Becky Dickinson reveals the smartest ways to get your little ones to eat their vegetables
It’s an age-old struggle and a familiar source of angst to anyone who has ever uttered the words ‘eat your veg, or there won’t be any pudding’. Getting children to eat healthy food, especially vegetables, can feel like a never-ending battle.
But according to registered dietician and spokesperson for the British Dietetic Association Lucy Jones, fussy eating is a normal stage of development. “It is thought to be an evolutionary safety precaution against eating poisonous berries, for example,” she says. “One study found that 50% of parents labelled their 19-24 month olds as ‘picky’.”
Fussy eating is by no means restricted to the toddler years, causing many parents to resort to measures such as ‘hidden vegetable’ sauces, or using dessert as a reward.
But while bribery and subterfuge may sometimes seem like the only options, there are other more palatable ways to help your child enjoy food. So here are some tried, tested and tasty ways to encourage them to eat something new.
Helping children to grow their own food is a great way to get them to eat it. While living the good life may not always be feasible, especially in London, there is still plenty you can do: salad leaves on a windowsill, a small raised bed in the garden, a few pots on the patio. Pick-your-own farms are also a brilliant day out, and a perfect way to show children where their food comes from.
Appeal to their ego or sense of humour
Spinach if they want to be stronger, runner beans if they want to run faster (not strictly true, but neither is the Easter Bunny). Beetroot if they want their wee to turn pink (just don’t be alarmed when this actually happens), and we all know what happens when you eat baked beans…
Of course, children should ideally eat at the table. But when my son went through a phase of refusing to sit in his highchair, I found he’d happily eat his lunch if I took him out in the pushchair. I don’t know why this worked, but it did, and I got some exercise.

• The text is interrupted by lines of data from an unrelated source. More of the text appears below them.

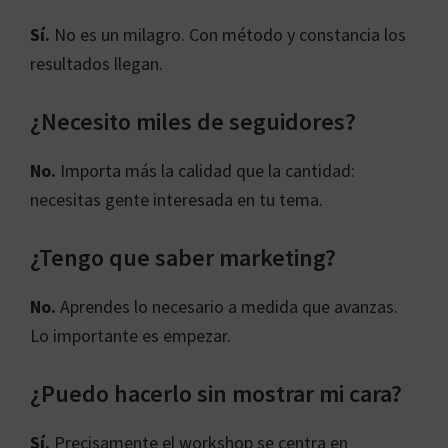
Sí.
No es un milagro. Con método y constancia los
resultados llegan.
¿Necesito miles de seguidores?
No.
Importa más la calidad que la cantidad:
necesitas gente interesada en tu tema.
¿Tengo que saber marketing?
No.
Aprendes lo necesario a medida que avanzas.
Lo importante es empezar.
¿Puedo hacerlo sin mostrar mi cara?
Sí.
Precisamente el workshop se centra en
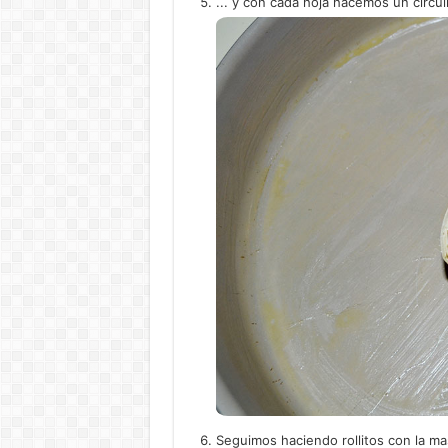
... y con cada hoja hacemos un circul
Seguimos haciendo rollitos con la ma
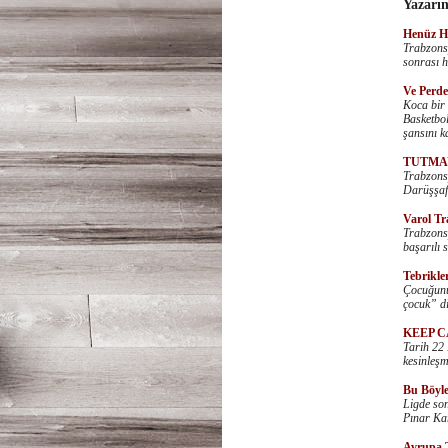
Yazarın
Henüz Ha
Trabzonsp
sonrası h
Ve Perde
Koca bir
Basketbol
şansını ka
TUTMA
Trabzonsp
Darüşşafa
Varol T
Trabzons
başarılı 
Tebrikl
Çocuğunun
çocuk” di
KEEP C
Tarih 22 
kesinleşmi
Bu Böyle
Ligde son
Pınar Kar
Avrupa 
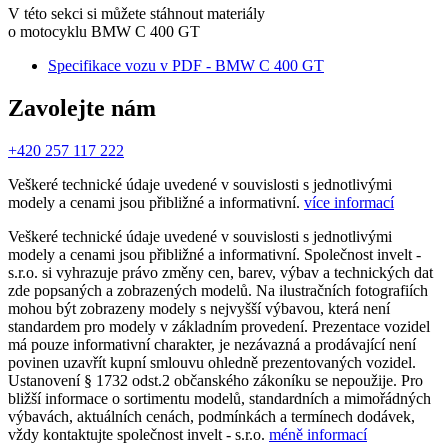
V této sekci si můžete stáhnout materiály
o motocyklu BMW C 400 GT
Specifikace vozu v PDF - BMW C 400 GT
Zavolejte nám
+420 257 117 222
Veškeré technické údaje uvedené v souvislosti s jednotlivými
modely a cenami jsou přibližné a informativní.
více informací
Veškeré technické údaje uvedené v souvislosti s jednotlivými
modely a cenami jsou přibližné a informativní. Společnost invelt -
s.r.o. si vyhrazuje právo změny cen, barev, výbav a technických dat
zde popsaných a zobrazených modelů. Na ilustračních fotografiích
mohou být zobrazeny modely s nejvyšší výbavou, která není
standardem pro modely v základním provedení. Prezentace vozidel
má pouze informativní charakter, je nezávazná a prodávající není
povinen uzavřít kupní smlouvu ohledně prezentovaných vozidel.
Ustanovení § 1732 odst.2 občanského zákoníku se nepoužije. Pro
bližší informace o sortimentu modelů, standardních a mimořádných
výbavách, aktuálních cenách, podmínkách a termínech dodávek,
vždy kontaktujte společnost invelt - s.r.o.
méně informací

Children are delightfully and easily amused, and it’s the same when it comes to food. Invest in some novelty-shaped cookie cutters such as animals, letters or hearts, and use them to cut out foods like sandwiches, omelettes and homemade pizza. Or try arranging vegetables into silly faces, writing your child’s name in blueberries or peas, making sculptures out of salad, filling an ice-cream cone with chopped fruit, or making a vegetable kebab.
One of the unwritten rules of childhood is that food tastes way better when eaten on the floor rather than at the table. Try turning lunchtime into a picnic, with a rug in the garden or park. If it’s raining, just spread out a blanket on the floor and invite a few teddy bears along to join the fun.
The hungrier children are, the more likely they are to eat something they’d normally refuse. The key is to help them work up an appetite while having fun: play football, take them to the park, go swimming, or go for a scoot, then as soon as you get home present them with your most unapologetically healthy dish. It’s best to have something pre-prepared, so you can just heat it up in minutes to avoid a hunger meltdown.
Let them pick
The half an hour before supper is the time they’re most likely to come whining for biscuits. While you’re cooking, leave a bowl of healthy snacks such as chopped vegetables, sliced avocado and baby tomatoes within reach, and let them clock up a couple of their five a day before they’ve even sat down.
Every time your little one tries a new food, write it down and give it a star rating. Older children can even do this themselves. Offer a small prize, such as stickers or a pencil, whenever they reach 10 new foods on the chart.
It’s easy to worry that your child isn’t getting enough of the good stuff. But Lucy Jones says, “most children grow, thrive and learn despite these spells. Showing stress has been shown to worsen and lengthen fussy eating phases. Try to assess your child’s intake over a week or so, as they are likely to have good and bad days, which tend to even out. If fussy eating becomes extreme, have a chat to your GP about it.”
Top tips from Dietician Lucy Jones
• If at first you don’t succeed, try, try again. It could take 15-25 exposures before they are willing to try something, so don’t give up!
• No pressure. Don’t force your child to eat; studies show this makes it worse.
• No choccy rewards. Don’t reward eating with liked foods – use a trip to the park instead.
• Don’t restrict access to liked foods. It is only likely to reinforce their desirability.
• Be a role model. Don’t offer vegetables while you eat a takeaway.
• Make mealtimes happy and fun. And avoid telling off if you can.